Monday, April 14, 2014
"THE SHADOW OF THE HUMMINGBIRD" CREATES A SENSE OF WONDER
A special bond often exists between grandparents and grandchildren, a relationship that is precious and dear and may have entirely skipped the generation in between. Ask a grandparent about their offspring and bragging rights ensue as does a stream of photographs, now on their SmartPhone rather than from their wallet.
Come and meet a grandfather, Oupa, and his delightful grandson, Boba, as they share their love for each other and hopes for the future in the world premiere play "The Shadow of the Hummingbird" by famed South African playwright Athol Fugard on Stage II of New Haven's Long Wharf Theatre until Sunday, April 27. This is but the newest in Athol Fugard's stable of almost three dozen works.

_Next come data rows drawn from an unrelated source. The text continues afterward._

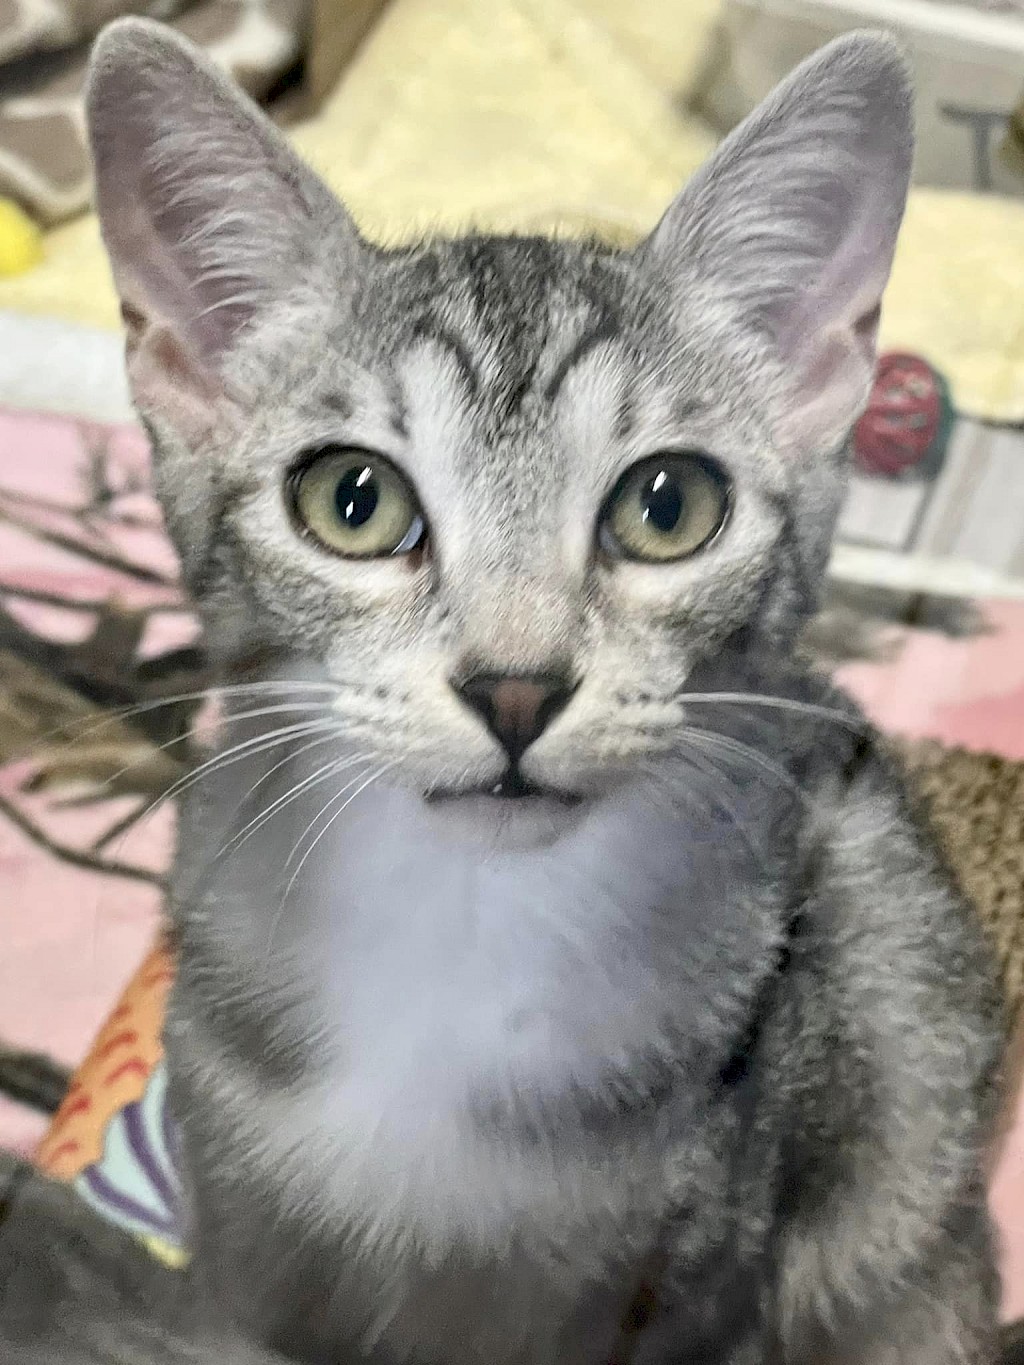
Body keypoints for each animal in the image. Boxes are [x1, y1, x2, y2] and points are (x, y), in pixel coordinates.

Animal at [0, 13, 1004, 1365]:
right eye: (353, 501)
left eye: (668, 505)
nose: (517, 687)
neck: (460, 934)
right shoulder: (244, 1249)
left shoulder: (694, 1274)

Not only has he written it, but he also stars as Oupa, after an absence from the stage for over a decade and a half.
Eugene Lee's inviting study set welcomes us to "The Shadow of the Hummingbird," as a virtual tribute to the art work of ornithologist John James Audubon, a man obsessed with faithfully creating painted portraits of these feathered beauties. An aging Oupa has always loved these flying creatures and, in fact, has recorded his impressions and sightings of them and of life in general in dozens of notebooks he has penned over his lifetime.

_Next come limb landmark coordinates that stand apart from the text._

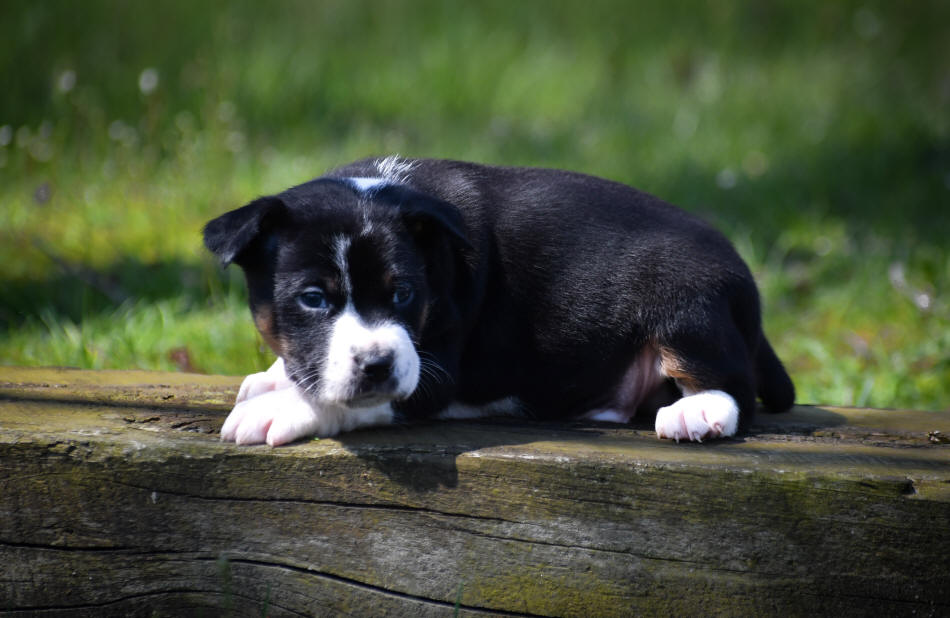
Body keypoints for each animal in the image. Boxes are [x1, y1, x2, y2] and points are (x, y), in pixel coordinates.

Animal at [204, 156, 794, 446]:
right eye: (312, 299)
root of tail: (743, 272)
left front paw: (280, 410)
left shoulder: (434, 371)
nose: (377, 364)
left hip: (684, 299)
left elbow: (357, 401)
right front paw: (274, 378)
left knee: (734, 385)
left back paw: (699, 410)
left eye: (403, 292)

This gentle and philosophical play opens with his searching for a particular passage, to a reference to a hummingbird's elusive shadow as it flits, reflceting against his study's back wall. This introductory scene has been written by Paula Fourie from Athol Fugard's actual unpublished notebooks.
Ou[a's precocious grandson Boba bursts into the quiet room, with imaginary sword posed to strike, as the pair playact slaying imaginary dragons and monsters. Their special loving bond is evident in their words and actions as they meet in secret. Oupa's son and Boba's father, one and the same man, has forbidden their relationship but they are willing to risk his ire. Gordon Edelstein directs this poignant moment in time with the love and caring it deserves. This gentle interlude in time is 60 minutes, without an intermission.
For tickets ($40-70), call Long Wharf Theatre, 222 Sargent Drive, New Haven at 203-3787-4282 or online at www.longwharf.org. Performances are
Tuesday at 7 p.m., Wednesday at 2 p.m. and 7 p.m., Thursday at 8 p.m., Friday at 8 p.m., Saturday at 3 p.m. and 8 p.m. and Sunday at 2 p.m. and 7 p.m.
Come witness the energetic interactions of a master, Athol Fugard, as he gives life lessons on alternating performances to amazing twin fifth graders Aidan and Dermot McMillan from Middletown as Boba. Learn how to catch the hummingbird's fleeting shadow.